In the uneven success of the DC universe post-Christopher Nolan’s Dark Knight franchise (uneven meaning when you compare it to Disney’s powerhouse, Marvel), Wonder Woman was one of the few event pics that worked, along with Aquaman and Suicide Squad. After Aquaman became the first DC movie to reach $1.1 billion, God knows the studio had billion dollar box office starry eyes for WW1984. Following the pic’s launch at SDCC 2018, the pic got a boost at Brazil Comic-Con last December, and was further boosted again during the studio’s late August DC Fandome virtual conference.
While no major studio is spending as much as they normally do during pre-pandemic times when NY and LA are open, to get to these types of weekend box office numbers, Warner had to spend something. As of last weekend, iSpot calculated that Warner shelled out $17M in TV ads for WW1984, which reached close to 800M impressions.
Social media analyst RelishMix says that the Jenkins-directed sequel nabbed a bountiful social media universe of 325.6M before opening because of the cross-promotional triangulation of Warner Bros. Pictures, DC Universe and growing HBO Max digital channels.
“Platform activity on YouTube has a robust 21 owned videos and 90+ reposted videos feeding 177.3M views. On Facebook, fans for the film have grown to 2.4M with 33 videos in the 12 months driving over 14M views. Awareness/reach is indexing strong in relation to Covid trends across digital platforms, activity is exceptional with Gal Gadot cast activation,” reports RelishMix which also spotted that positive convo for the movie was a 10 out of 10 on their index.
Of the notable pushes on social, Warner dropped the sequel’s three-minute opening sequence on Dec. 15, “a bold move of hooking and engaging the audience and drive more early activation of the HBO Max app on OTT devises and smart TV’s” says RelishMix; the clip registering close to 6.5M views.
RelishMix counts that the combined activated social media follower reach of the WW1984 cast of Gadot, Pedro Pascal, Connie Nielsen and Robin Wright stands at 62.3M followers, of which Gadot accounts for 94% with 58.7M followers. She has worked a tremendous amount of overtime in promoting the movie on social, and the talk show circuit, i.e. The Tonight Show.
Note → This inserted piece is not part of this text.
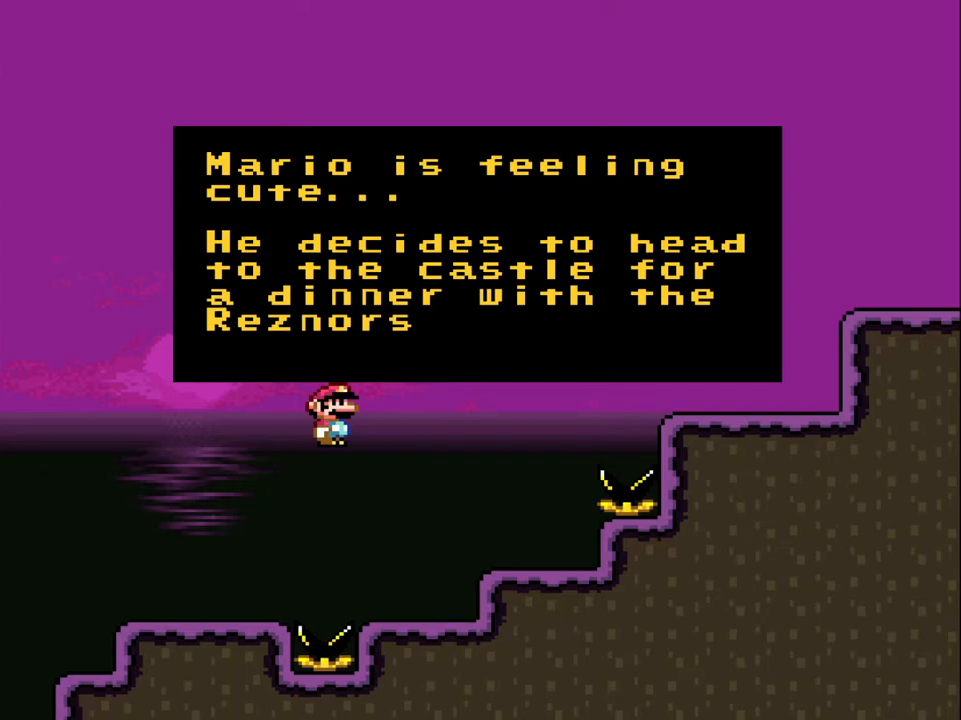
{"buttons": [], "events": [[100, "A", "down"], [133, "A", "up"], [133, "B", "down"], [200, "B", "up"], [300, "A", "down"], [350, "A", "up"], [350, "B", "down"], [400, "B", "up"]]}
Her Instagram video posts are events unto themselves, i.e. her press junket prep drew 4.4M views, her glam prep sung to the Indiana Jones theme did close to 3.2M views, and the silly music video she made with Wiig, which she showed off on The Tonight Show generated 3M, see below:
As we told you yesterday, critics eventually soured on WW1984 on Rotten Tomatoes from when reviews first hit, with the sequel’s rating dropping from 89% certified fresh on Dec. 16 to a current 65% fresh. Audiences have also been down on part 2 with an updated Screen Engine/Comscore PostTrak figure of 78% in the top two boxes (down from 82% positive) and a 67% definite recommend (up from 65%). Kids under 12 were high on WW1984 at 86% positive (down from 91% on Friday) and a 67% must-see. Updated demos show a 50/50 split between men and women with 58% over 25 and 36% over 35 years old. Diversity demos were 39% Caucasian, 25% Hispanic, 23% African American, & 13% Asian/Other. The first Wonder Woman on PostTrak drew 53% to 47% women vs. men, while the total positive score showed women enjoying the first film a little bit more than men, 89% to 85%.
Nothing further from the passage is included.